The lesions seen in the treated group at slaughter showed that 65.5% (n=19) were exhibiting signs of recovery indicated by fibrotic scar lesions while 34.5% (n=10) had lesions typical of active disease at various stages. This study also showed that 34.5% of the treated cattle had lesions of active CBPP. Of these 70% (n=7) had acute CBPP and 30% (n=3) had chronic lesions with sequestra of various sizes. The presence of sequestra indicates the transition of the disease into chronic phase which is known to be the probable cause of perpetuation of the disease where it exists. This finding is in contrast with the findings of Niang et al. (2010) who showed that none of the cattle treated with oxytetracyclinedeveloped sequestra.
 
The demonstration of Mmm colonies in pathological lesions from the treated group and the eventual confirmation using PCR indicate the presence of viable pathogen.

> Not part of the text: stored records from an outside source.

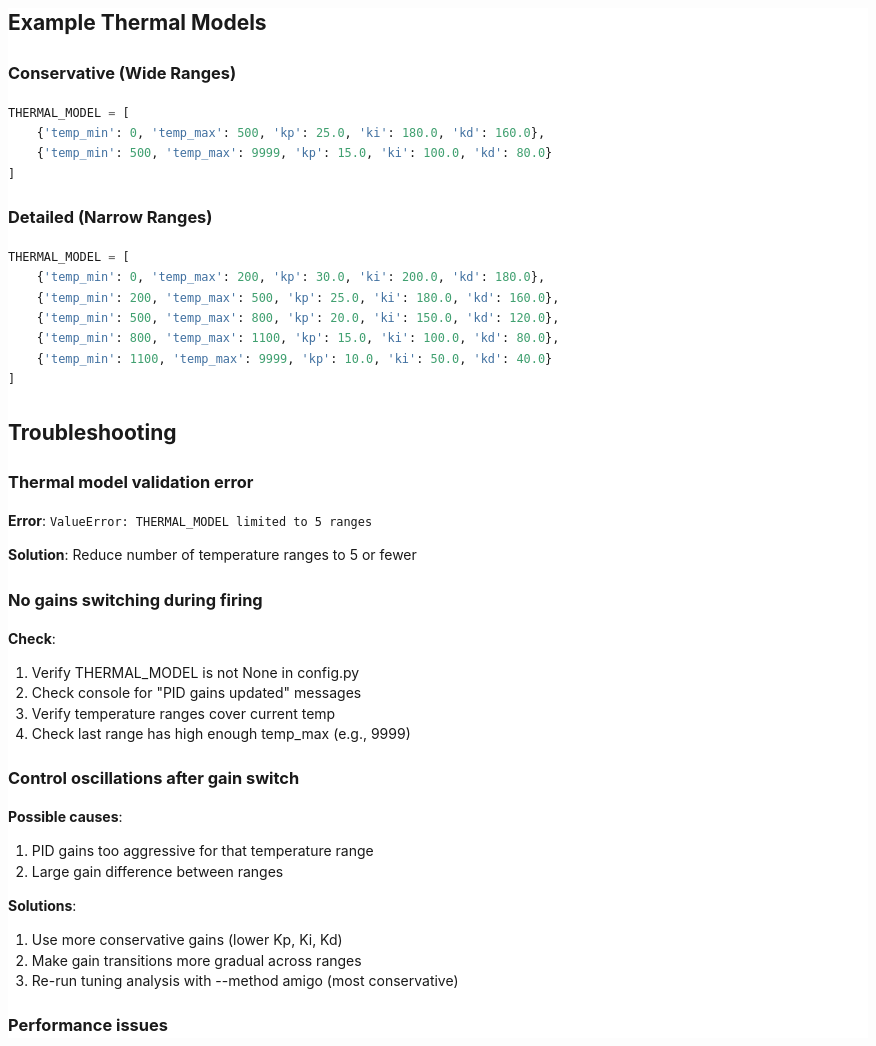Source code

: ## Example Thermal Models

### Conservative (Wide Ranges)

```python
THERMAL_MODEL = [
    {'temp_min': 0, 'temp_max': 500, 'kp': 25.0, 'ki': 180.0, 'kd': 160.0},
    {'temp_min': 500, 'temp_max': 9999, 'kp': 15.0, 'ki': 100.0, 'kd': 80.0}
]
```

### Detailed (Narrow Ranges)

```python
THERMAL_MODEL = [
    {'temp_min': 0, 'temp_max': 200, 'kp': 30.0, 'ki': 200.0, 'kd': 180.0},
    {'temp_min': 200, 'temp_max': 500, 'kp': 25.0, 'ki': 180.0, 'kd': 160.0},
    {'temp_min': 500, 'temp_max': 800, 'kp': 20.0, 'ki': 150.0, 'kd': 120.0},
    {'temp_min': 800, 'temp_max': 1100, 'kp': 15.0, 'ki': 100.0, 'kd': 80.0},
    {'temp_min': 1100, 'temp_max': 9999, 'kp': 10.0, 'ki': 50.0, 'kd': 40.0}
]
```

## Troubleshooting

### Thermal model validation error

**Error**: `ValueError: THERMAL_MODEL limited to 5 ranges`

**Solution**: Reduce number of temperature ranges to 5 or fewer

### No gains switching during firing

**Check**:
1. Verify THERMAL_MODEL is not None in config.py
2. Check console for "PID gains updated" messages
3. Verify temperature ranges cover current temp
4. Check last range has high enough temp_max (e.g., 9999)

### Control oscillations after gain switch

**Possible causes**:
1. PID gains too aggressive for that temperature range
2. Large gain difference between ranges

**Solutions**:
1. Use more conservative gains (lower Kp, Ki, Kd)
2. Make gain transitions more gradual across ranges
3. Re-run tuning analysis with --method amigo (most conservative)

### Performance issues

This shows that these animals could still transmit the disease to susceptible individuals in the herd. This is in agreement with Yaya et al. (2004) who stated that the presence of Mmm in oxytetracycline treated individuals could still pose a risk of disease spread in the herds.
 
The observation of effective minimum inhibitory concentrations (MIC) by Mitchell et al. (2012) of some antibiotics including oxytetracycline on the growth of Mmm in biological matrices demonstrates their chemical effect in vivo. In vitro however, the concentration of Mmm is in many body fluids and tissues and the mycoplasmastatic effect of oxytetracyclinemay possibly not affect all the available pathogens. This could explain the observations made in this particular study.


 CONCLUSION

This observation study has shown that the effects of oxytetracycline treatment of naturally infected CBPP cattle in a herdis inconclusive and still requires further study. It has however shown that healing in some animals is possible.


 CONFLICT OF INTERESTS

The authors have not declared any conflict of interests.